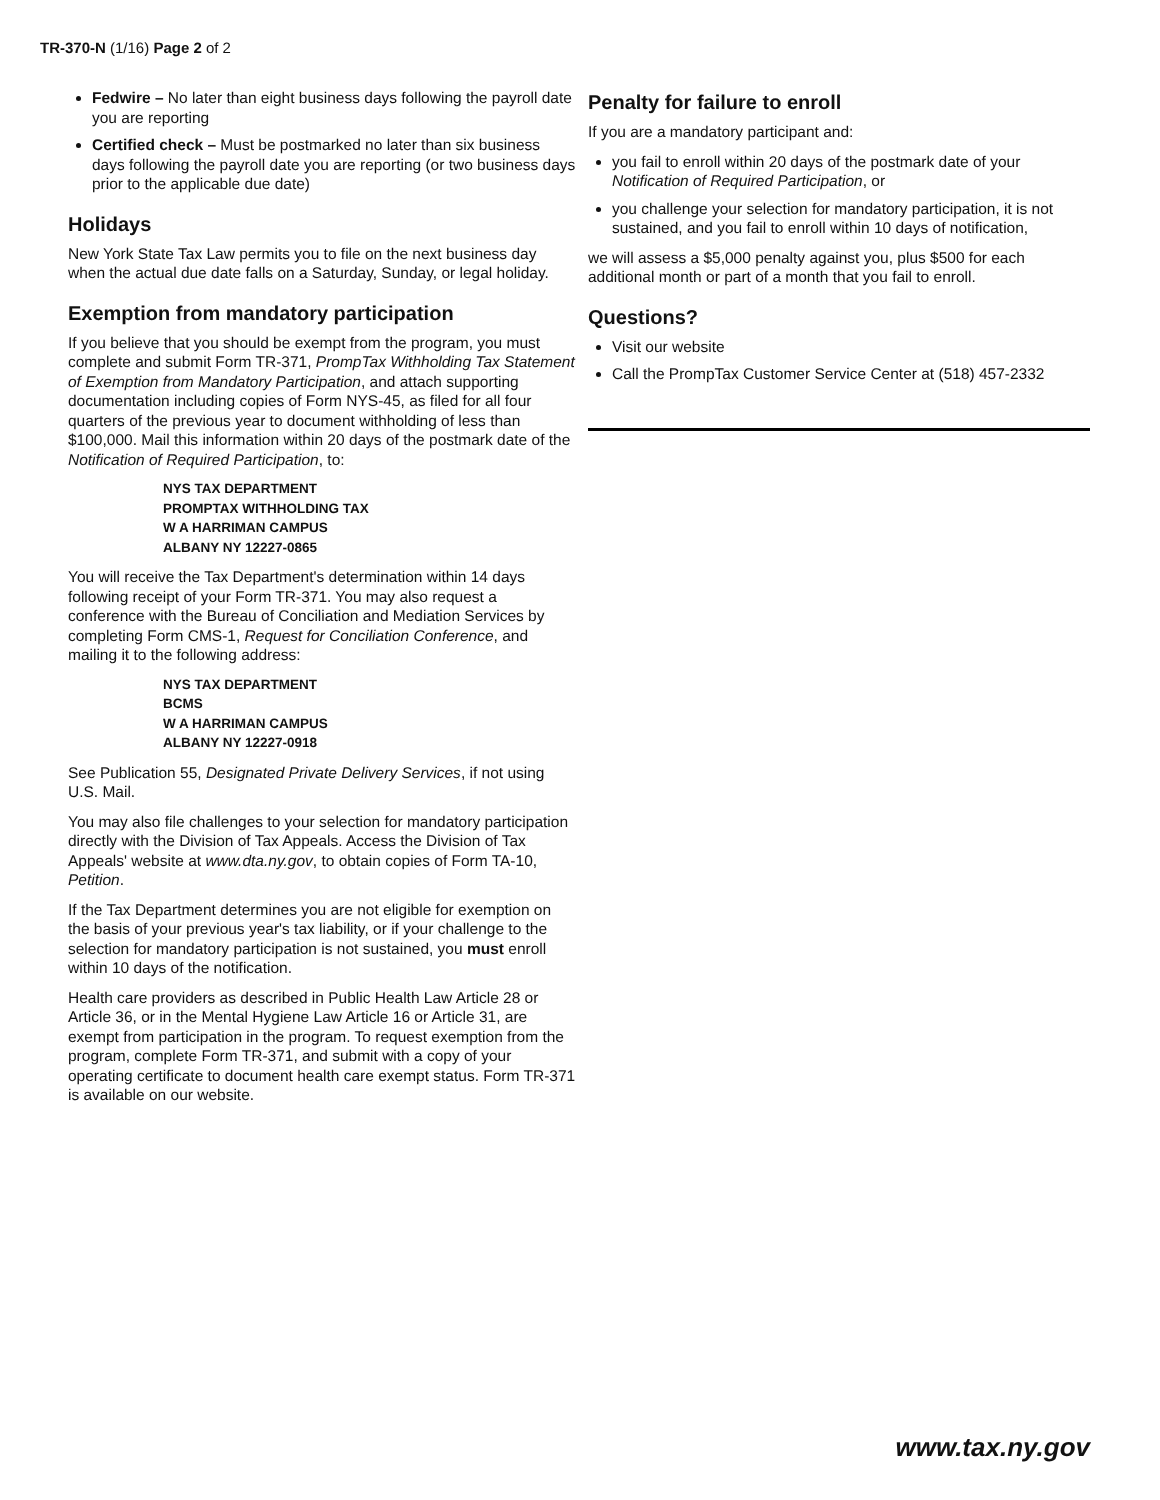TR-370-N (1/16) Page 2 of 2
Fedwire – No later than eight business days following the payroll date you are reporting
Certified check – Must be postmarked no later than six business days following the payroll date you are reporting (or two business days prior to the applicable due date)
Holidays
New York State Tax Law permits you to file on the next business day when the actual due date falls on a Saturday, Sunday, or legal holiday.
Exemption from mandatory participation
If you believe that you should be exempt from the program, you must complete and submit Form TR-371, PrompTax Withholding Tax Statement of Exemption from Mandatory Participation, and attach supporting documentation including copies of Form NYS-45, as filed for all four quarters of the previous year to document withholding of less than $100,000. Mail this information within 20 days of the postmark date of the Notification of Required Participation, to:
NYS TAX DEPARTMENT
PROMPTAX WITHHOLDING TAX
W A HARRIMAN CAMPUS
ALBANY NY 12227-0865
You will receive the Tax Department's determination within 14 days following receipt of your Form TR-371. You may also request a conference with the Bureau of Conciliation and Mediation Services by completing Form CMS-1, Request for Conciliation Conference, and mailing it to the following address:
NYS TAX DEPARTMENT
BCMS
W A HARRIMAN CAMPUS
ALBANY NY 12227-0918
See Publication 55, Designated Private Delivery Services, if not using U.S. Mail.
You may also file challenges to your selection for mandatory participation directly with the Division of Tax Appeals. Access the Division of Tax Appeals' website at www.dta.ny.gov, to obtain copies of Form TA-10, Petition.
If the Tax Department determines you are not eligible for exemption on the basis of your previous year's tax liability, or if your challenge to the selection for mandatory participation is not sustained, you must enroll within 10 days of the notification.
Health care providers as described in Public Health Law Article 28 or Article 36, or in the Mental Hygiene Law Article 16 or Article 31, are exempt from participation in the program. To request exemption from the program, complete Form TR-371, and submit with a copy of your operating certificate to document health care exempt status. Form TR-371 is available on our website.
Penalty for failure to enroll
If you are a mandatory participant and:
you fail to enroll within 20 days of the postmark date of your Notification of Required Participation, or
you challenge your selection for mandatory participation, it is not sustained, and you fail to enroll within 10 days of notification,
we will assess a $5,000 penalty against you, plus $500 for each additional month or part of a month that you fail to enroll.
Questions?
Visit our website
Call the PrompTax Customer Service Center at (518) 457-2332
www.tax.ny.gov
⁂
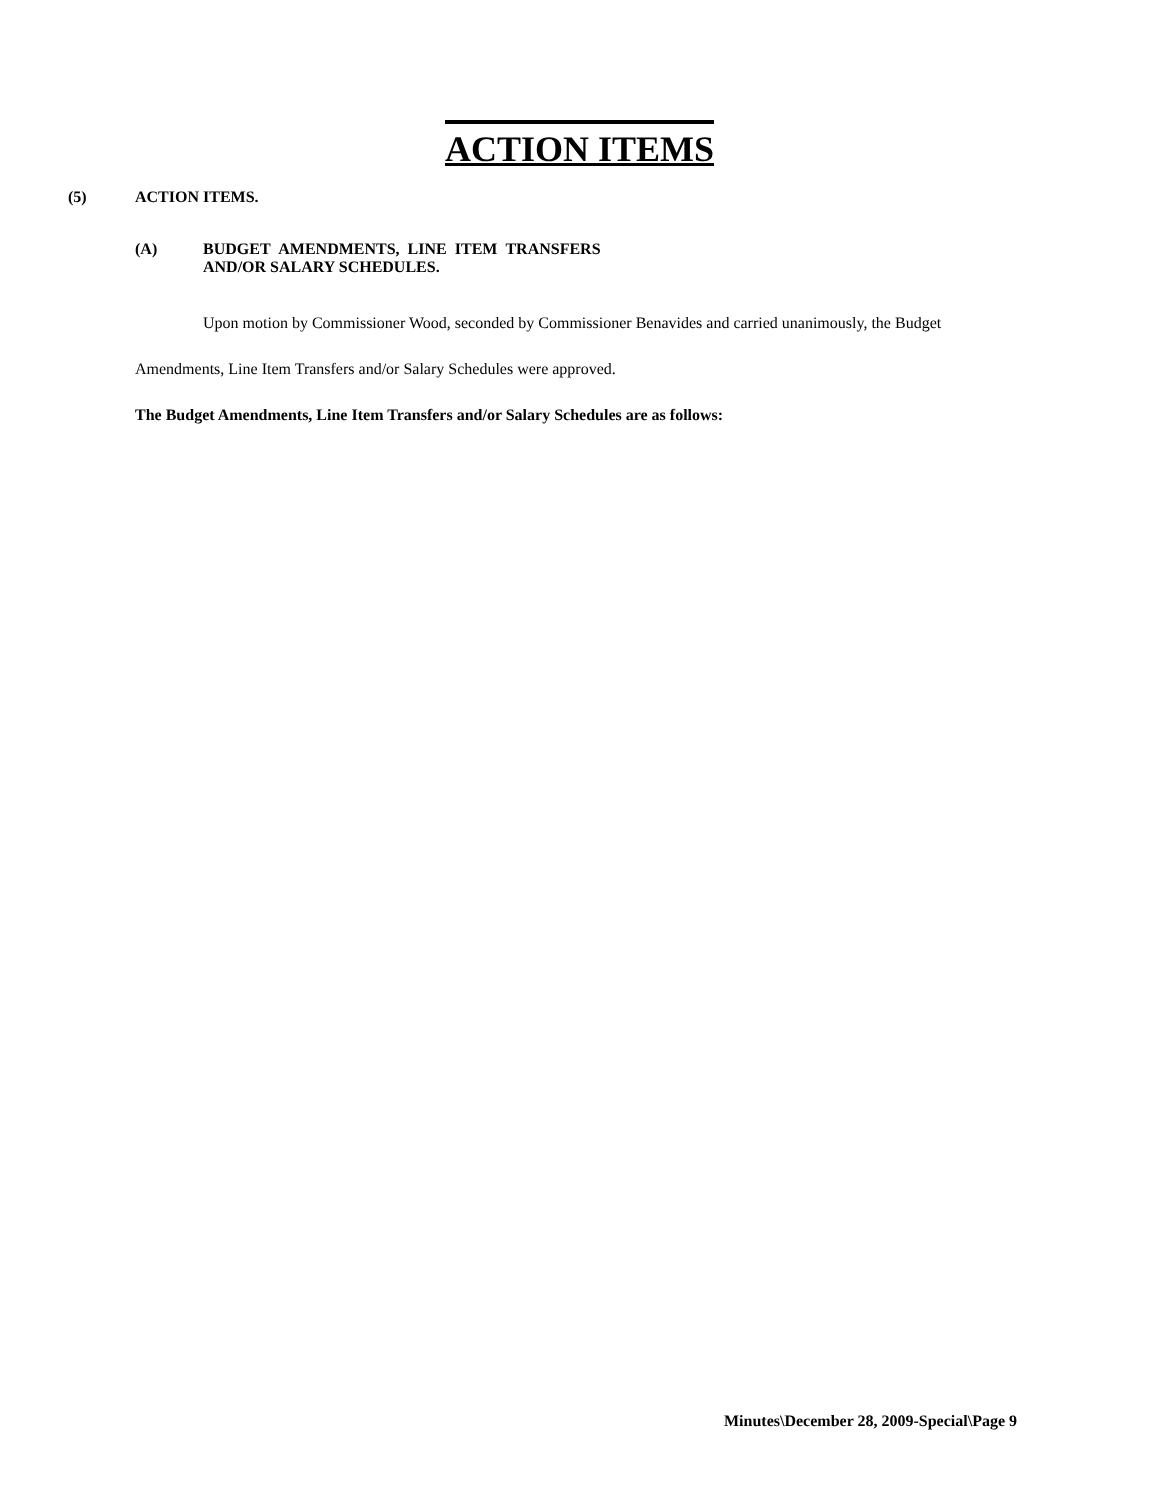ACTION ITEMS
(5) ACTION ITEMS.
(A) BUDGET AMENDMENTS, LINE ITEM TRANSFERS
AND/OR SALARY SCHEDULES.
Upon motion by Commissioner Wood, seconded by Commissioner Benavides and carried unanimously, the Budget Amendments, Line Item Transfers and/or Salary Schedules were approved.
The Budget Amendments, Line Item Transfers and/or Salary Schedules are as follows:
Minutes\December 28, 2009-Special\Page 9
⁂
**Assignment:**
Check the data for the word "reporting" and pull out the lines that have it.

**Exercise answer:**
Fedwire – No later than eight business days following the payroll date you are reporting
Certified check – Must be postmarked no later than six business days following the payroll date you are reporting (or two business days prior to the applicable due date)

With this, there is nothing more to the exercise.